- [Work order 1]: Reproduce, without any change, the stretch of the records from the line containing "#### Endpoints" through the end of the records.

- [Text segment]:
● ● ● ●
Saturday, March 2, 2019

March 2 1955: CLAUDETTE COLVIN IN HER OWN WORDS

Before Rosa Parks there was Claudette Colvin

     Colvin was the first person to be arrested for challenging Montgomery's bus segregation policies, so her story made a few local papers - but nine months later, the same act of defiance by Rosa Parks was reported all over the world
 https://www.bbc.com/news/stories-43171799


Claudette Colvin said, 
     February was, at that time, only Negro History Week, not history month. But the faculty members at my school said we were are gonna do it the whole month because African Americans — at that time we were called "negroes" — were deliberately kept out of American history. The boys liked to talk about Jackie Robinson, breaking the baseball barrier. My instructor talked about Sojourner Truth and Harriet Tubman. We started talking about the injustice and how we were discriminated against locally. That’s why I was so fired up and so angry when the bus driver asked me to get up. It was more than myself....

     I  was in 11th grade.
     It started out a normal day.We got out early and 13 of us students walked to downtown Montgomery and boarded a city bus on Dexter Avenue, exactly across the street from Dr. Martin Luther King’s church.
     As the bus proceeded down Court Square, more white passengers got on the bus. In order for this white lady to have a seat, four students would have to vacate because a white person wasn’t allowed to sit across from a colored person. So the bus driver asked for the four seats and three of the students got up. I remained seated.
     History had me glued to the seat. Harriet Tubman’s hands were pushing down on one shoulder and Sojourner Truth’s hand were pushing down on the other shoulder. I was paralyzed between these two women, I couldn’t move...
TV: You were dropped by the movement after the trial as a young single mother. Do you ever feel like you don’t get enough credit? For instance, the Smithsonian National Museum of African American History refers to your contribution in passing as a “test case,” when in fact you played a pivotal role in the case that helped crumble segregation.
● ● ● ●
- [Work order 2]: Transcribe word for word the stretch of the Claudette Colvin account from "History had me" through "I couldn’t move...".

- [Records excerpted from a collection]:
● ● ● ●
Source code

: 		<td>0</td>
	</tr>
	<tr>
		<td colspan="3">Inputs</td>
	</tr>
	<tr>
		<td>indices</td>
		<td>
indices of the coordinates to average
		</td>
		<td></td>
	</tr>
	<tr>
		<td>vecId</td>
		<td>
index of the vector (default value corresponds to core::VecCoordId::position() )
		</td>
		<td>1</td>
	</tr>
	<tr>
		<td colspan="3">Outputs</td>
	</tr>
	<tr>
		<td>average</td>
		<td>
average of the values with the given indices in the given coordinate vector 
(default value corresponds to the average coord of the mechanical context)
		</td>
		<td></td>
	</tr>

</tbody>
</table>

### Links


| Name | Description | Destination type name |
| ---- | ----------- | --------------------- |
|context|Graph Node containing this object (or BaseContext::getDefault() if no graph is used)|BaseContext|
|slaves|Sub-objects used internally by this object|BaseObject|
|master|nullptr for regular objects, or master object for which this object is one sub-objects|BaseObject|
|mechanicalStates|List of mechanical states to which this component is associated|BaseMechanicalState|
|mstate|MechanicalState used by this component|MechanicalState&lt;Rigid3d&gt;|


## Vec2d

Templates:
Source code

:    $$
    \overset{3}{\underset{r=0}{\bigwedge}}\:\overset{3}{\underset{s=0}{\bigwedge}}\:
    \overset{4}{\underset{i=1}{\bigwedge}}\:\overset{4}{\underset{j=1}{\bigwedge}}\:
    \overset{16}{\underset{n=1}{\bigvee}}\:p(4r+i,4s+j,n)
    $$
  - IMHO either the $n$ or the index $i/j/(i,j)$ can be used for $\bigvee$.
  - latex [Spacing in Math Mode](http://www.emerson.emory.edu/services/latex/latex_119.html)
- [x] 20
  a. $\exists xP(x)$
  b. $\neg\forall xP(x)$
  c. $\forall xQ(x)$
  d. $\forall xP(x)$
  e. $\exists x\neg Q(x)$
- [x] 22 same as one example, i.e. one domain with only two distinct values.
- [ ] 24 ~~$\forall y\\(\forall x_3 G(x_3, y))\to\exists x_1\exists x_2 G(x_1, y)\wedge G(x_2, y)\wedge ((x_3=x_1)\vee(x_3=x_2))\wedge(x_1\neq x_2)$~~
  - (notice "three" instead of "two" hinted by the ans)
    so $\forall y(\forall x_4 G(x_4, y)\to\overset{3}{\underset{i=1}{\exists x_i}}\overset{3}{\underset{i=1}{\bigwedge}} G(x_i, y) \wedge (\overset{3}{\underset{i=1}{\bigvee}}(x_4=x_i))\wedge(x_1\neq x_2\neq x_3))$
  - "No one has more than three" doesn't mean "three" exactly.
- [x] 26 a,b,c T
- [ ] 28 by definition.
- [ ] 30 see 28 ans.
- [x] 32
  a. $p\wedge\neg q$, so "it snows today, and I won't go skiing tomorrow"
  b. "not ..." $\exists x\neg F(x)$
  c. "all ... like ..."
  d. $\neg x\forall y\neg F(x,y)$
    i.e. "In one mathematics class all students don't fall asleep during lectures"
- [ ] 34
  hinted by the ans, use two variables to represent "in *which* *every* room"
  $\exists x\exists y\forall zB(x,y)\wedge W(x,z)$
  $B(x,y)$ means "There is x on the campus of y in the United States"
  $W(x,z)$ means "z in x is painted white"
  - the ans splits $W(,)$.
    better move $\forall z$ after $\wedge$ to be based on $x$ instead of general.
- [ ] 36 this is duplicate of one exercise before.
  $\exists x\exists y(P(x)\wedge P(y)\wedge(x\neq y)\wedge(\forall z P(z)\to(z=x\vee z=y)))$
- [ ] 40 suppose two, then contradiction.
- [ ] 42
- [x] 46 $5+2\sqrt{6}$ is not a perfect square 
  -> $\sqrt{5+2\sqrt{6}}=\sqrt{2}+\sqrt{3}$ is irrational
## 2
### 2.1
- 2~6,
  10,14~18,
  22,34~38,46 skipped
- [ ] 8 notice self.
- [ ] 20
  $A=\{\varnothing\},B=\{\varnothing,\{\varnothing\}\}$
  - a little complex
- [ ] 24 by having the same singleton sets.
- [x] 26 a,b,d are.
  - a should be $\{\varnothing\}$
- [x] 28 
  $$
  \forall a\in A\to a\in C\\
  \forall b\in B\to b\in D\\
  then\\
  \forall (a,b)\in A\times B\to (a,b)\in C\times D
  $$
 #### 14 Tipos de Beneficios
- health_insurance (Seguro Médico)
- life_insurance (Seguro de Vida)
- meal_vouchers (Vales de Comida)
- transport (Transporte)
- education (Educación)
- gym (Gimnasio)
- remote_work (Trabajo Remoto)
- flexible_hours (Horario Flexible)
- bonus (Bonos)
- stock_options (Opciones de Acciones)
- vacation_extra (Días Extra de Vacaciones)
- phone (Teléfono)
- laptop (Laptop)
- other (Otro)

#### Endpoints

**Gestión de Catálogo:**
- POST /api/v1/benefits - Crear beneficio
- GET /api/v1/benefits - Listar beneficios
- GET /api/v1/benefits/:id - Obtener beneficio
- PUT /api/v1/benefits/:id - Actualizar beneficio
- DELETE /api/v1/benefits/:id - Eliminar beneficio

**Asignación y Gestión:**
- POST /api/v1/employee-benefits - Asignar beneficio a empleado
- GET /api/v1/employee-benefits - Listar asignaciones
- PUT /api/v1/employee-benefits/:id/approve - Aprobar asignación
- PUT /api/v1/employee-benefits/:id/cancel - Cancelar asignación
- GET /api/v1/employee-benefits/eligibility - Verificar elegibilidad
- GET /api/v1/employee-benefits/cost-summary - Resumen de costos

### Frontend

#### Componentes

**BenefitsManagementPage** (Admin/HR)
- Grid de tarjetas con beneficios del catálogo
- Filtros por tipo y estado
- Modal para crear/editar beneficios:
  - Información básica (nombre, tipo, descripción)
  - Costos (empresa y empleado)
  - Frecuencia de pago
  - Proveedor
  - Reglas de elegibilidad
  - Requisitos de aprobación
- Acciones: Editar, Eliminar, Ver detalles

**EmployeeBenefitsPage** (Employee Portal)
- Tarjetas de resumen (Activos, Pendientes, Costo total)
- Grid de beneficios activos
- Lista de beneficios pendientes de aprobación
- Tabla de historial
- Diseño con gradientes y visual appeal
● ● ● ●
- [Exercise solution 1]:
#### Endpoints

**Gestión de Catálogo:**
- POST /api/v1/benefits - Crear beneficio
- GET /api/v1/benefits - Listar beneficios
- GET /api/v1/benefits/:id - Obtener beneficio
- PUT /api/v1/benefits/:id - Actualizar beneficio
- DELETE /api/v1/benefits/:id - Eliminar beneficio

**Asignación y Gestión:**
- POST /api/v1/employee-benefits - Asignar beneficio a empleado
- GET /api/v1/employee-benefits - Listar asignaciones
- PUT /api/v1/employee-benefits/:id/approve - Aprobar asignación
- PUT /api/v1/employee-benefits/:id/cancel - Cancelar asignación
- GET /api/v1/employee-benefits/eligibility - Verificar elegibilidad
- GET /api/v1/employee-benefits/cost-summary - Resumen de costos

### Frontend

#### Componentes

**BenefitsManagementPage** (Admin/HR)
- Grid de tarjetas con beneficios del catálogo
- Filtros por tipo y estado
- Modal para crear/editar beneficios:
  - Información básica (nombre, tipo, descripción)
  - Costos (empresa y empleado)
  - Frecuencia de pago
  - Proveedor
  - Reglas de elegibilidad
  - Requisitos de aprobación
- Acciones: Editar, Eliminar, Ver detalles

**EmployeeBenefitsPage** (Employee Portal)
- Tarjetas de resumen (Activos, Pendientes, Costo total)
- Grid de beneficios activos
- Lista de beneficios pendientes de aprobación
- Tabla de historial
- Diseño con gradientes y visual appeal

- [Exercise solution 2]:
History had me glued to the seat. Harriet Tubman’s hands were pushing down on one shoulder and Sojourner Truth’s hand were pushing down on the other shoulder. I was paralyzed between these two women, I couldn’t move...